His jaw clenched. “Birger, Bjorgrund…the sad truth is that she never had a chance. When it comes to souls and spirits…names are critical. You have to know what something is called if you are to truly know it. The trouble is, she knew that the Mark of the Fool was patched…but she didn't know what the old version was called. As a result, she was basically transforming it into nothing…so nothing is what she became. Without knowing what she would become…there was no hope of the process working. Not ever.”
“It was all in vain…” Bjorgrund said sadly.
“No, she went down fighting,” Birger said sternly. “And sometimes that's what counts.” He looked at Alex. “But still, it's better if her sacrifice had helped. You sound like you have the things she didn't have.”

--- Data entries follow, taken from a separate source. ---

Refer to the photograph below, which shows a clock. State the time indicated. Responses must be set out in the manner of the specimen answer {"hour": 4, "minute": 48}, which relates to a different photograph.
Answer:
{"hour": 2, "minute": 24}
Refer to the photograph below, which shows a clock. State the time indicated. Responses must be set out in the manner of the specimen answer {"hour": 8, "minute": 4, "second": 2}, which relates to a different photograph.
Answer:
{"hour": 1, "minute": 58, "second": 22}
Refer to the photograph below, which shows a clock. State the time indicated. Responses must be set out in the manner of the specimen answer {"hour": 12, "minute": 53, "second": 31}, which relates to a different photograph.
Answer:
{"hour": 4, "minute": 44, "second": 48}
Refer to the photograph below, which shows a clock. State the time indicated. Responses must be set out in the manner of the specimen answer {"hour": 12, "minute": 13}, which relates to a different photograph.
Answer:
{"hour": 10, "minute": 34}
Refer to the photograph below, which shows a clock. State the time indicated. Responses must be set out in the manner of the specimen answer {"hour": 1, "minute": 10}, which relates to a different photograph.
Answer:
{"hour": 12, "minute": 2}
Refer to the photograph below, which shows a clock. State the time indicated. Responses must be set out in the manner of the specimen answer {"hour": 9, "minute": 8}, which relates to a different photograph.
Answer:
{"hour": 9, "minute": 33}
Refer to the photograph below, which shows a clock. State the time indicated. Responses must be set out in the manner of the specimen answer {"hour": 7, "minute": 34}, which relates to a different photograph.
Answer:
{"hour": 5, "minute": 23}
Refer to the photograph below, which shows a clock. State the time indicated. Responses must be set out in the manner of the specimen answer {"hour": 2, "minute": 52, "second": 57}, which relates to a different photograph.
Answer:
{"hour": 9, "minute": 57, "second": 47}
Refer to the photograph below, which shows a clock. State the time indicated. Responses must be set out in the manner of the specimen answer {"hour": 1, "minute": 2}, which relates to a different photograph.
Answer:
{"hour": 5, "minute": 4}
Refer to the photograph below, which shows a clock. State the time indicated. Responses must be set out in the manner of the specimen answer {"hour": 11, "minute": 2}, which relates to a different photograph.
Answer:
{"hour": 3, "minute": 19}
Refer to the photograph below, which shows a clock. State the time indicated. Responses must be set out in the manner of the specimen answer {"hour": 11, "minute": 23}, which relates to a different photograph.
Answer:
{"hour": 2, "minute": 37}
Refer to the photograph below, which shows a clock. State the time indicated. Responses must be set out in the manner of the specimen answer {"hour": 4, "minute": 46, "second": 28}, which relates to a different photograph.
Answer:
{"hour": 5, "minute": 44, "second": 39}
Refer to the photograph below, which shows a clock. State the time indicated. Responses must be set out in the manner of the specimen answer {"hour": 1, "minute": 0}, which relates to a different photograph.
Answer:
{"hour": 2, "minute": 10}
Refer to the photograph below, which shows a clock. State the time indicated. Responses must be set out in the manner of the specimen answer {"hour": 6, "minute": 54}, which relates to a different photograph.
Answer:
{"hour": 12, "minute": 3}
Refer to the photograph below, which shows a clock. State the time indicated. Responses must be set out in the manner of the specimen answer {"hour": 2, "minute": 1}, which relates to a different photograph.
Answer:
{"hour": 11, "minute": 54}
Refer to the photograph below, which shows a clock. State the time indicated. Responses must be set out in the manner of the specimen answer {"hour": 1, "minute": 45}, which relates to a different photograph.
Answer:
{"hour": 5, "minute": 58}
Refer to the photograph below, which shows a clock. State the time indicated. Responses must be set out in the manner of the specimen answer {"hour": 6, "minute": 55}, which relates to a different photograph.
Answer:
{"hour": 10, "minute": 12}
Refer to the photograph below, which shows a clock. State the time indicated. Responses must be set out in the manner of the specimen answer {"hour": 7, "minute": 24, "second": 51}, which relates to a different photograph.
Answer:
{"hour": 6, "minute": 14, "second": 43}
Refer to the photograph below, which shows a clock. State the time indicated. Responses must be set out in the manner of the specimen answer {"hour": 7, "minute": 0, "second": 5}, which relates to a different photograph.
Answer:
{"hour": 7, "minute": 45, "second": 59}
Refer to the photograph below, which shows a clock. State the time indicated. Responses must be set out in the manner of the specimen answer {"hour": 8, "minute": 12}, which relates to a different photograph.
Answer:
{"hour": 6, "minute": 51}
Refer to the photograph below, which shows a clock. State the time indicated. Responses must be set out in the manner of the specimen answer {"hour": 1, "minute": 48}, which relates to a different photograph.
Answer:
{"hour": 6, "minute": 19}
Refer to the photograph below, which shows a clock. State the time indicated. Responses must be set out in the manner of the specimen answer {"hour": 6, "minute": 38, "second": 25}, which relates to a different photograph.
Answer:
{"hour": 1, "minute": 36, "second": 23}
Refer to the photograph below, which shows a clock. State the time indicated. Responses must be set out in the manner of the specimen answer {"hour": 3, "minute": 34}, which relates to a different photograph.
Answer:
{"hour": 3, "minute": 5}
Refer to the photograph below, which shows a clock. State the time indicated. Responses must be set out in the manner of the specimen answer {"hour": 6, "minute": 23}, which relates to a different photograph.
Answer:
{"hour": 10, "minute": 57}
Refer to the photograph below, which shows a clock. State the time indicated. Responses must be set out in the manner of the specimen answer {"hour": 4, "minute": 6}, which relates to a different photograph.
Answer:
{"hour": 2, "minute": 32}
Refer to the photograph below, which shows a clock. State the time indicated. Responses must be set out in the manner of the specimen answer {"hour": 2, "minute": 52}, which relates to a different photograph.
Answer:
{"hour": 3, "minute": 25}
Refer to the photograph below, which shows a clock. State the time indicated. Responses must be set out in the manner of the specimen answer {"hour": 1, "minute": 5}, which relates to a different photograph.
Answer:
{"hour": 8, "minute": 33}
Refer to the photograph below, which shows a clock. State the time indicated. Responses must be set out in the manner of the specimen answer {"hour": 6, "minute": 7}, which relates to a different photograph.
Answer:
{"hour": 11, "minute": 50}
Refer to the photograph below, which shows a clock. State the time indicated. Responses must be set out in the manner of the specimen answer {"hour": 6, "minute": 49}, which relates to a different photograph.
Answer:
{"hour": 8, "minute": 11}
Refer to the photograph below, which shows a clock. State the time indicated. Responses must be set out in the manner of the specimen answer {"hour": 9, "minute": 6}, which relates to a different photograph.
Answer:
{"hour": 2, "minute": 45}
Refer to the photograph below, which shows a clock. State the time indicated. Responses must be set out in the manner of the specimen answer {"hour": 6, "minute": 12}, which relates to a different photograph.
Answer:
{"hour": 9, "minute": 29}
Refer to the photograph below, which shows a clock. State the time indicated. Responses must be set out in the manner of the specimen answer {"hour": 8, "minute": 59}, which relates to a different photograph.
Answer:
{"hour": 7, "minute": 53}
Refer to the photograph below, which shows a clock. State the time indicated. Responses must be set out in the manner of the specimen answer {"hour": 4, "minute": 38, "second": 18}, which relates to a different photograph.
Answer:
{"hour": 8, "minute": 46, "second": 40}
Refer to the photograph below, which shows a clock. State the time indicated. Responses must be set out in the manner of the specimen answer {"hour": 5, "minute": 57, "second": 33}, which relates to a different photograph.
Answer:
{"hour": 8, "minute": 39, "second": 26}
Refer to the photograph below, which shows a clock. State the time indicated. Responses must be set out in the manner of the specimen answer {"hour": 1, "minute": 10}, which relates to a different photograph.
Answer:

“I do,” Alex said. “Her process was nearly there…it didn't take a lot of modification to turn it into something that I think will work.”
“Then…what's stopping us from doing it?” Bjorgrund asked.
“Normally, I’d tell you there has to be a whole bunch of safety procedures…the need for experimentation to test the hypothesis before we went onto working with a human subject, and so on…” Alex said. “But I am literally the only person in the world that could serve as an experimental subject…and I don't know how much time we have for strict safety procedures and waiting.”
“So that means…” Bjorgrund began. “That we could start real soon?”
“Now, preferably,” said Alex. “I've lived with this Mark for a long time; it’s been causing a lot of suffering for a lot of people, including taking Kelda's life and soul, and the lives and souls of her assistants. We have bloodthirsty people hunting us, and the Mark of the Fool will just allow them to kill us because I can hardly defend us from them. It's time for this to end. Get ready for soul-surgery, gentlemen, it's time for the General of Uldar to return to the world.”